■ **WORK INSTRUCTION**: Starting at the line that has "- [2616. Minimize" and stopping after the line that has "- [2617. Minimum", reproduce the listing below exactly; omit everything else.

————————

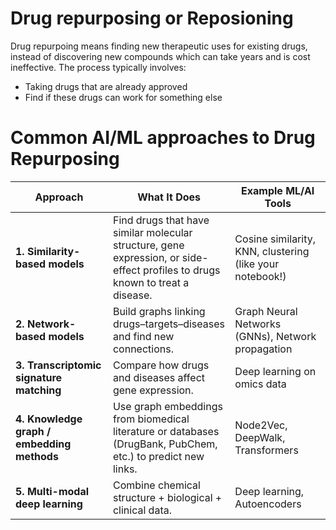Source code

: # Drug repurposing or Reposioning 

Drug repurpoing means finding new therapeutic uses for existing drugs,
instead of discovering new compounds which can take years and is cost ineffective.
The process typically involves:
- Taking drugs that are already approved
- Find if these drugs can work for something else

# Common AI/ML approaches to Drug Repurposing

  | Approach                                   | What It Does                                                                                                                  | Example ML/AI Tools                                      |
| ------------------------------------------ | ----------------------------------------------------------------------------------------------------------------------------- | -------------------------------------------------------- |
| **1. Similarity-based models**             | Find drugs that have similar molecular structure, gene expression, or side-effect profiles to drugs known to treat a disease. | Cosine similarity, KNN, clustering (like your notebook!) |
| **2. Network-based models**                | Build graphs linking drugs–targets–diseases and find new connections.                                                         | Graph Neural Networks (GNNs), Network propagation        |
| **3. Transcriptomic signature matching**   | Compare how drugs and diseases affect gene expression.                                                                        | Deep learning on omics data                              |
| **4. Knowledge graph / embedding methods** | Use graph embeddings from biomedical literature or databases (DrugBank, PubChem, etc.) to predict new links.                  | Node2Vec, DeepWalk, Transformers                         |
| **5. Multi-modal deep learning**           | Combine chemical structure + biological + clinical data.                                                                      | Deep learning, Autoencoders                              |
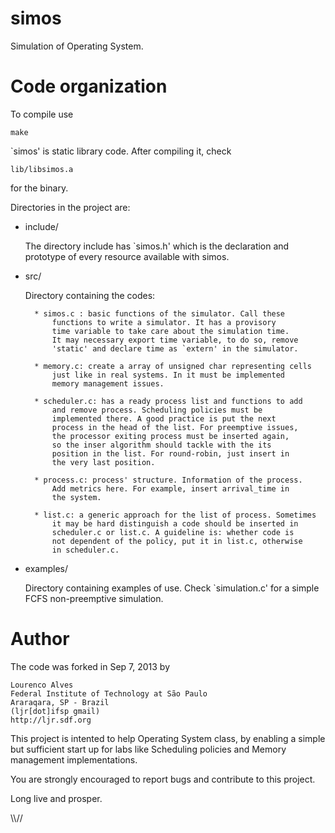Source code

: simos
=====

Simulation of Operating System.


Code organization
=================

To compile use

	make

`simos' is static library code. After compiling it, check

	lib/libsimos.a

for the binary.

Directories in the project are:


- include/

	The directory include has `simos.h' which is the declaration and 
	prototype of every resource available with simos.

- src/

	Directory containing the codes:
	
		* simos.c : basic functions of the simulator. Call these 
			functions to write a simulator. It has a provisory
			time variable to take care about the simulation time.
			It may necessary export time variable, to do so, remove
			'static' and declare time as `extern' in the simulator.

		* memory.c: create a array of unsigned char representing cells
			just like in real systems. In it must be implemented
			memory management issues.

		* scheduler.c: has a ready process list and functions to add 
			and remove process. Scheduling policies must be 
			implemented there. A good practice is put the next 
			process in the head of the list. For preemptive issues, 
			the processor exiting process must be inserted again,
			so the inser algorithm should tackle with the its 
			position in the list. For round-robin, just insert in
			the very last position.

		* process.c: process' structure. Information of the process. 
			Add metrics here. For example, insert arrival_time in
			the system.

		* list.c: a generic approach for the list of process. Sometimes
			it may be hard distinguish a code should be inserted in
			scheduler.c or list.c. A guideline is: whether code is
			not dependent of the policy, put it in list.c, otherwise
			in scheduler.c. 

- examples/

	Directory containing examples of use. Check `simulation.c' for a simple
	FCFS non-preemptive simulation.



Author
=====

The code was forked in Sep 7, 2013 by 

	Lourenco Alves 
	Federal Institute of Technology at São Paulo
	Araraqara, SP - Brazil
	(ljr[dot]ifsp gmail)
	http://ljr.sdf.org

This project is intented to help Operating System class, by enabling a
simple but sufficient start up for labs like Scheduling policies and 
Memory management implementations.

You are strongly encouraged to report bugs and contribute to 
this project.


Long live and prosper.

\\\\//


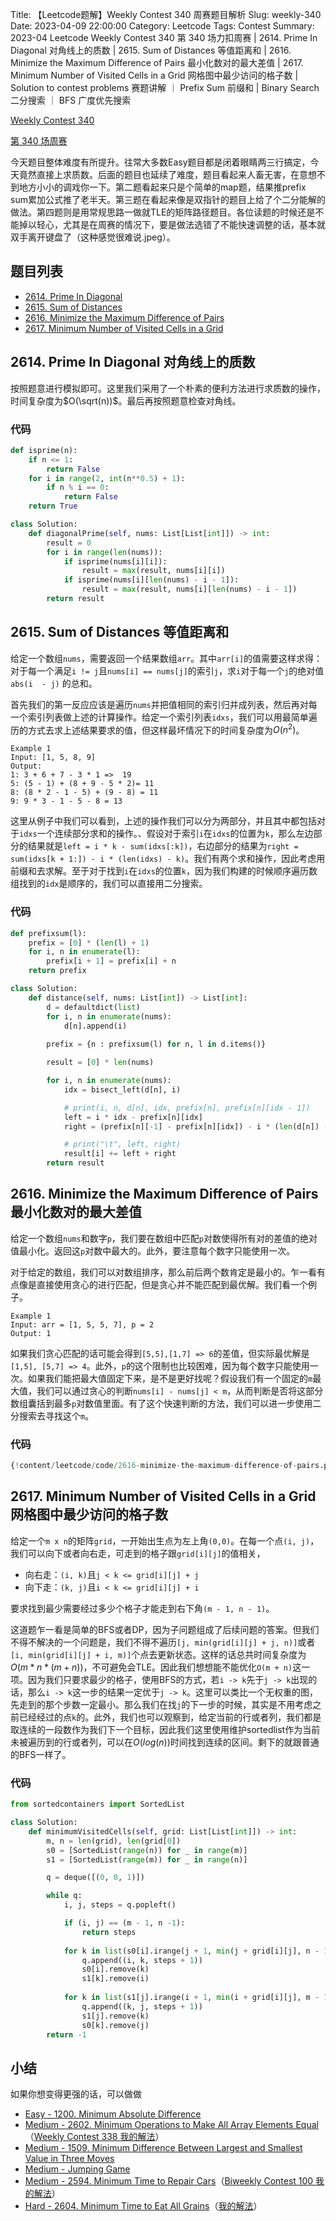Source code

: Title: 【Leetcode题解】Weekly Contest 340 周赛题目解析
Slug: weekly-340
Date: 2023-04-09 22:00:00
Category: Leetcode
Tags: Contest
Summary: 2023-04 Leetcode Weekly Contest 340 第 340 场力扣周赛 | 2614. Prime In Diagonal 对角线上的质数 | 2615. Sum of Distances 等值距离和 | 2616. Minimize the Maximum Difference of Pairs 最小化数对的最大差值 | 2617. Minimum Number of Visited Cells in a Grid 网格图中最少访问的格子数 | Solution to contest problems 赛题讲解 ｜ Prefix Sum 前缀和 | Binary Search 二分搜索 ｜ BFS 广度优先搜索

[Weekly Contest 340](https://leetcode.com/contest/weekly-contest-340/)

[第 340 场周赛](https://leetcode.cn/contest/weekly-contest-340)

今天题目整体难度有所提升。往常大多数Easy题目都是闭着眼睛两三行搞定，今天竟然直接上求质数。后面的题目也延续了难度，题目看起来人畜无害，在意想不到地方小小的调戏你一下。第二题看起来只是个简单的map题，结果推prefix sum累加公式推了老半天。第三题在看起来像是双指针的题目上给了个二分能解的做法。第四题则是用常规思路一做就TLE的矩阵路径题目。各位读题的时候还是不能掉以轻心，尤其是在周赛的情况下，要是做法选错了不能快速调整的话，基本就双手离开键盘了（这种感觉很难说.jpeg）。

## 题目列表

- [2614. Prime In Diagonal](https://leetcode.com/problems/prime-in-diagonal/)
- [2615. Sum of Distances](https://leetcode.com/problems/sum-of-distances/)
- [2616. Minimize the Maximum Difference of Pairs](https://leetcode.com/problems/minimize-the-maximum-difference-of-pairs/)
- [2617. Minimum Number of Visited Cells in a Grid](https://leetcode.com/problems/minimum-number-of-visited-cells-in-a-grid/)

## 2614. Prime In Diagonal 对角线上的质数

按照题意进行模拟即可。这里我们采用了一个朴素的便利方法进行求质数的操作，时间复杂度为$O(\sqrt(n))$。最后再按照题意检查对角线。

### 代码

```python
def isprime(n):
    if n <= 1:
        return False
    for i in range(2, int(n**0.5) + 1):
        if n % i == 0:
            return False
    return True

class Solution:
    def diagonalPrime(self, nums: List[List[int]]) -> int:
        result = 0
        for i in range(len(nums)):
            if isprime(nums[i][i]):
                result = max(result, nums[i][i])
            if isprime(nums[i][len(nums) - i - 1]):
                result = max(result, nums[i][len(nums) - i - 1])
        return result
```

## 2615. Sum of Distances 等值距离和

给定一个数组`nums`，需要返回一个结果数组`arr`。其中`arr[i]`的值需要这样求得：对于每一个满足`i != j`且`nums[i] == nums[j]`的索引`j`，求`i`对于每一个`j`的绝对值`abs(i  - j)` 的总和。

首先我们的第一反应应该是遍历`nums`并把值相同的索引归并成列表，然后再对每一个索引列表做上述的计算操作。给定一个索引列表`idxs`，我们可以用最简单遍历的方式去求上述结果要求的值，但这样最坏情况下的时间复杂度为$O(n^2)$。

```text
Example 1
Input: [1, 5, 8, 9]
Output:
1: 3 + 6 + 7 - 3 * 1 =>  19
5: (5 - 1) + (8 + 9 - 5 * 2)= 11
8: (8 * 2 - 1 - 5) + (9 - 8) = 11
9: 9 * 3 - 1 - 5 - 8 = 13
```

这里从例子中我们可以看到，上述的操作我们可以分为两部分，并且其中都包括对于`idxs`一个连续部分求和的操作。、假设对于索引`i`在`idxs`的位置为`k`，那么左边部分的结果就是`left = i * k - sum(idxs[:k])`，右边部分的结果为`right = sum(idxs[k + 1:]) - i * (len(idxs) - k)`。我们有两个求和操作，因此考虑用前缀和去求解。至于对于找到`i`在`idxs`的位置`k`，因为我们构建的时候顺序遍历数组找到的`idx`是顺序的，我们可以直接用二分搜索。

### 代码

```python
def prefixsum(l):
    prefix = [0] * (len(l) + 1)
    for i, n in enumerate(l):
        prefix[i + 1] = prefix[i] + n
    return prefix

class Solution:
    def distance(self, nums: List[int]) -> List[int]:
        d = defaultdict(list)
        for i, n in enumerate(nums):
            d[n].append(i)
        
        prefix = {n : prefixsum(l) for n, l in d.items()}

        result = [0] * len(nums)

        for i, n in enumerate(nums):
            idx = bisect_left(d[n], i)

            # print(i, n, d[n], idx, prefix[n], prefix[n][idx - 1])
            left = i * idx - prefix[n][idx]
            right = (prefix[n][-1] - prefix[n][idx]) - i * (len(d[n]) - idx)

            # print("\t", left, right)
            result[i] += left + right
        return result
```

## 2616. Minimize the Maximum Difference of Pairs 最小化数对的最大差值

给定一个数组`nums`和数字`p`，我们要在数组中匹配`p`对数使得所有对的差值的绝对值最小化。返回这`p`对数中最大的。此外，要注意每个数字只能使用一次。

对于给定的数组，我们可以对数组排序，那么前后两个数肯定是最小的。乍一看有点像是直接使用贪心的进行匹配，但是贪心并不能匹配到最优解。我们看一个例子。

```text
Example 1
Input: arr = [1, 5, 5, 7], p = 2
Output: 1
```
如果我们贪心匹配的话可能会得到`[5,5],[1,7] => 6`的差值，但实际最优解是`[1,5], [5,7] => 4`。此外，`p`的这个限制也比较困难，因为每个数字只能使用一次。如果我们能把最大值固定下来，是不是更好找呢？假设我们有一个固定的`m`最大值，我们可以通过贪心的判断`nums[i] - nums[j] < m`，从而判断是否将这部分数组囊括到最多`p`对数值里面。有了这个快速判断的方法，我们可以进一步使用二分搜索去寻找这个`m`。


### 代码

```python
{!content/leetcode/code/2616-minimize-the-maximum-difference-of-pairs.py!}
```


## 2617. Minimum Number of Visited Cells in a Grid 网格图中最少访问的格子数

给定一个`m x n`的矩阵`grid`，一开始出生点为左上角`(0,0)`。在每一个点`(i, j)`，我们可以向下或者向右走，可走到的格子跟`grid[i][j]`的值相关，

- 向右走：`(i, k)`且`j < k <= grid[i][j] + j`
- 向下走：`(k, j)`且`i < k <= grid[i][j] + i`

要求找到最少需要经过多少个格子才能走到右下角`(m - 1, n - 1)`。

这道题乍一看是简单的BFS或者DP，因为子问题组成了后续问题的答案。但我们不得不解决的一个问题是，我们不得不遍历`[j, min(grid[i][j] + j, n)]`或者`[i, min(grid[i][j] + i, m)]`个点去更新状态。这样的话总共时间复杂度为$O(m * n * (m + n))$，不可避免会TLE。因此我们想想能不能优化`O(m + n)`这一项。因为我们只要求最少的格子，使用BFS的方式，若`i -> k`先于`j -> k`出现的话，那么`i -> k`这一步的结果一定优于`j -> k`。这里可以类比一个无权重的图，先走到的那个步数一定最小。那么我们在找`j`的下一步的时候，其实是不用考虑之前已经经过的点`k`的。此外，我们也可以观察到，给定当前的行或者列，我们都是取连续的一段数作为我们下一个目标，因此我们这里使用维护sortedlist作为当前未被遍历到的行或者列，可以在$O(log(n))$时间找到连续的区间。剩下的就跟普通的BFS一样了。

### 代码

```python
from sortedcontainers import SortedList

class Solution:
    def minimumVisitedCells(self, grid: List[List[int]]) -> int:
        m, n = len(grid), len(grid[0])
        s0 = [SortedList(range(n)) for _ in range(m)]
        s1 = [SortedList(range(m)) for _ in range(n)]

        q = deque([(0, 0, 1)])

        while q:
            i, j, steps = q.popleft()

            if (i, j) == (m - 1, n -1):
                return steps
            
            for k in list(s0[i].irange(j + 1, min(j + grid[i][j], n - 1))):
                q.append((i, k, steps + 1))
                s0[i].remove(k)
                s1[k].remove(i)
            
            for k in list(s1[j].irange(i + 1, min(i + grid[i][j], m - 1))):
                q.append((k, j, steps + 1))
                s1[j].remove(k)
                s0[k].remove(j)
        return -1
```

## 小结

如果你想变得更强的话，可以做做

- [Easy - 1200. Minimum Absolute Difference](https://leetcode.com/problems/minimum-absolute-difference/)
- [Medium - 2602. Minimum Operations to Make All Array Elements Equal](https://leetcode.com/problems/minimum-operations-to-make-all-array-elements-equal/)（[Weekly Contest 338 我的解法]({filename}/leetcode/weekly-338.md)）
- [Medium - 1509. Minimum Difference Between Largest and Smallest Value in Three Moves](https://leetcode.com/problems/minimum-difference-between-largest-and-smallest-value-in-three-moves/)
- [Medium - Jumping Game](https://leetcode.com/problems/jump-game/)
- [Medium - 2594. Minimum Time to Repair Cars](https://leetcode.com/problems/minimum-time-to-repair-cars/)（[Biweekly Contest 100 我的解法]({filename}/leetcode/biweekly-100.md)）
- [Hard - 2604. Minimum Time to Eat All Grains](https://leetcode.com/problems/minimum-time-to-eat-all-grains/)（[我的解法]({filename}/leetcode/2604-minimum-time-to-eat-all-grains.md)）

————————

■ **SOLUTION FOR THIS PROBLEM**:
- [2616. Minimize the Maximum Difference of Pairs](https://leetcode.com/problems/minimize-the-maximum-difference-of-pairs/)
- [2617. Minimum Number of Visited Cells in a Grid](https://leetcode.com/problems/minimum-number-of-visited-cells-in-a-grid/)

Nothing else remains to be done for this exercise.